Code reuse optimizes for machine-level consistency. The relationship between skills should optimize for human inspiration. The objective functions are different, and porting the code-world habit over will cost the skill library its most important property.
Zoom out one more level. For a team to use a skill library seriously, the components above (shared pool, personal INDEX, baseline, heartbeat, review) still need someone to set up, someone to maintain, someone to watch the outcomes. Who does that?
There’s a useful analogy from the history of Platform Engineering. Early on, every product team stood up its own database and managed its own deployments. Only after scaling up did dedicated Infra groups appear to consolidate the shared work. Context Infrastructure is likely heading down the same path.
What’s different is that most of the grunt work for Context Infra can be handed to the AI. Scanning, comparing, tracking reference changes, building relevance graphs, notifying authors — the AI can do all of that. What’s left for humans is more meta: setting the cadence for heartbeat and review, writing a few meta-skills that teach the AI how to judge overlap and risk tiers, reviewing merge suggestions it surfaces, and deciding how the baseline INDEX should evolve. So this group doesn’t have to be large — three to five people, or even one or two, is enough.
The challenge, as with every Infra group, is whether it can drive adoption. The success or failure of an Infra group has never been a technical question; it’s an adoption question. Well-run Infra groups raise the ceiling for the whole company; poorly-run ones get routed around by every product team. Context Infra will face the same test.
I’m not writing this section to suggest every company should spin up a Context Infra group. The real point is: if you’re reading this and already thinking about how to bring context infrastructure into your team, you’re the first version of this role. There’s no existing job description and no existing playbook; the shape is being defined by you.
Back to the tension from the start: individual perspective and team accumulation work against each other under the current mechanics. It’s not an inherent contradiction; it’s an artifact of the assumption that “knowledge must converge to one authoritative version.”

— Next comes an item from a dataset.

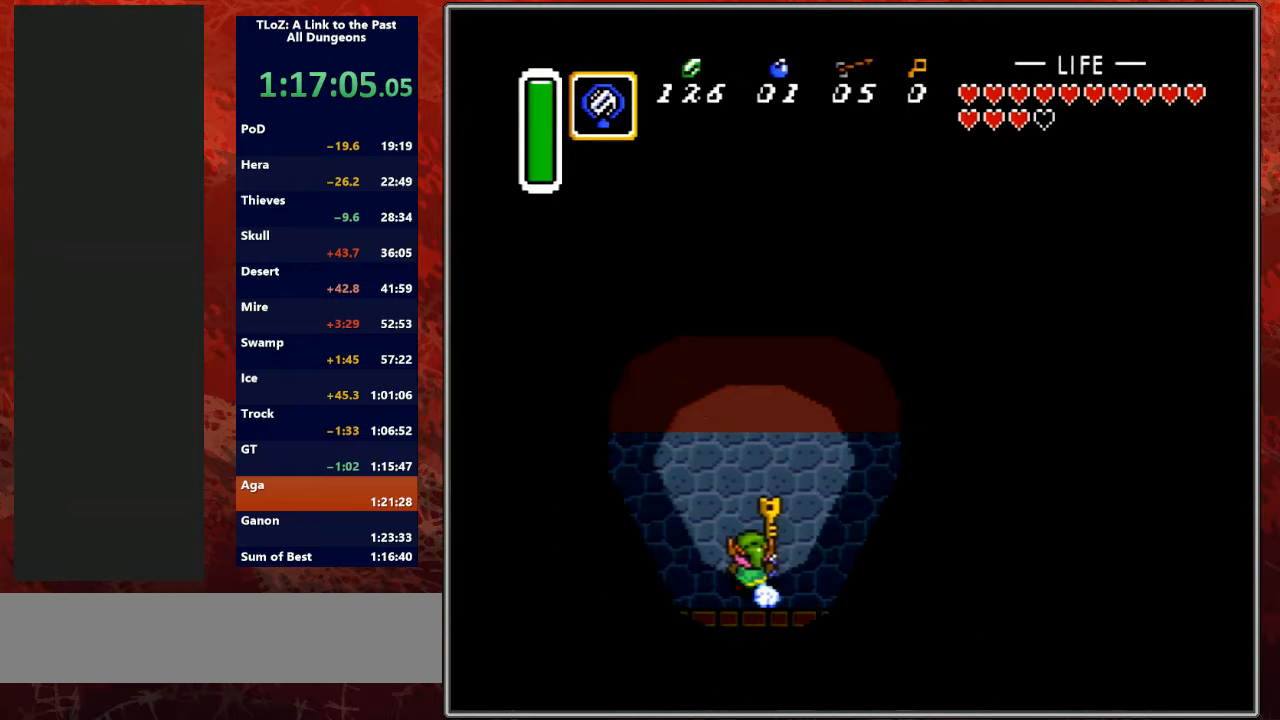
{"buttons": [], "events": [[467, "A", "up"]]}
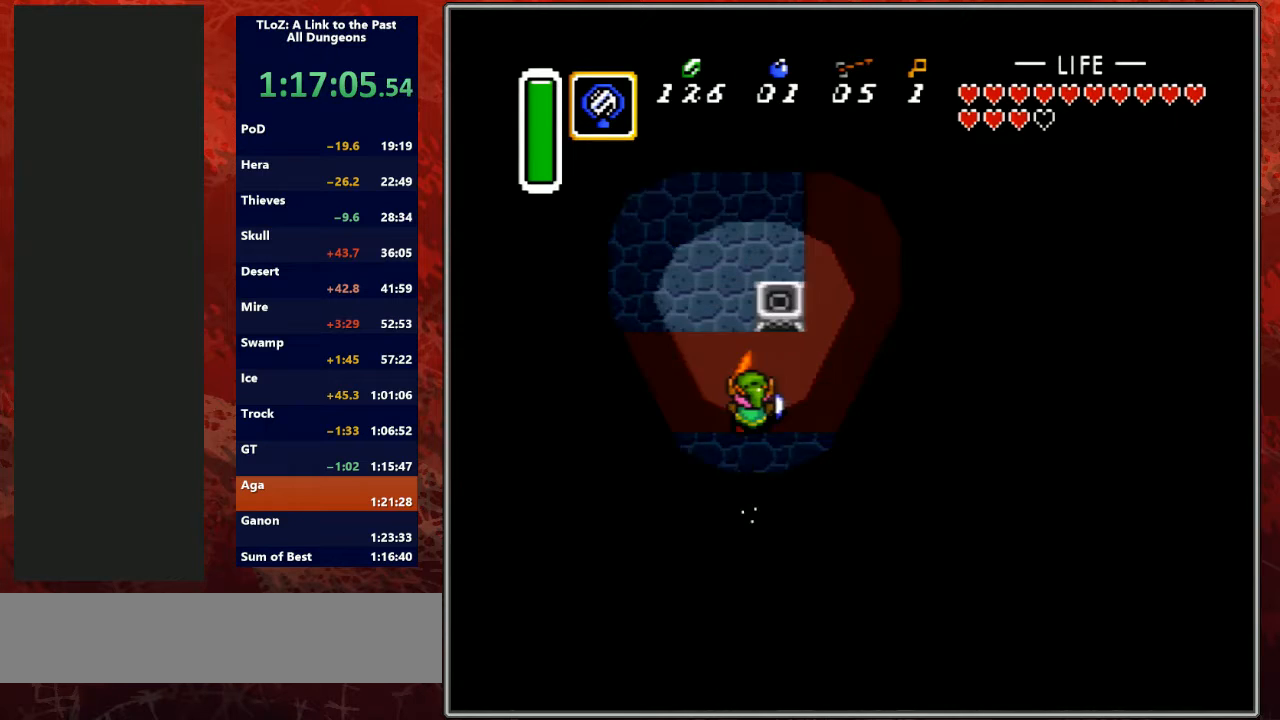
{"buttons": ["DPAD_UP", "DPAD_RIGHT"], "events": [[433, "DPAD_RIGHT", "down"], [467, "DPAD_UP", "down"]]}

Loosen that assumption, and the contradiction dissolves. The shared pool lets overlap happen freely. The personal INDEX keeps each person’s Agent behavior under control. Baseline gives new hires a reasonable starting point without forcing their hand. Heartbeat lets consensus surface through daily use. Review looks after changes propagating through cross-author references. Not one of the four components requires a full-time maintainer, not one needs code review, and not one asks team members to surrender their own perspective.
Looking back, this essay and its predecessor are two sides of the same coin; the underlying principle is identical. There’s only one core mechanism at work: distill axioms from a large body of raw material, where the selection criterion is stability. The earlier essay used temporal stability (judgments that the same person makes across different contexts and times). This one uses spatial stability (identical content that different people arrive at independently). In both cases, the distillation is driven by heartbeat-scheduled AI. What gets distilled ultimately composes into a context infrastructure that can be loaded dynamically and is progressively disclosed. The dimensions differ; the engine and the resulting structure are the same.
With that infrastructure in place, the AI is no longer an off-the-shelf generalist; it becomes an informed practitioner, and with enough domain accumulation, a proprietary insightful analyst. That’s the real goal of context infrastructure.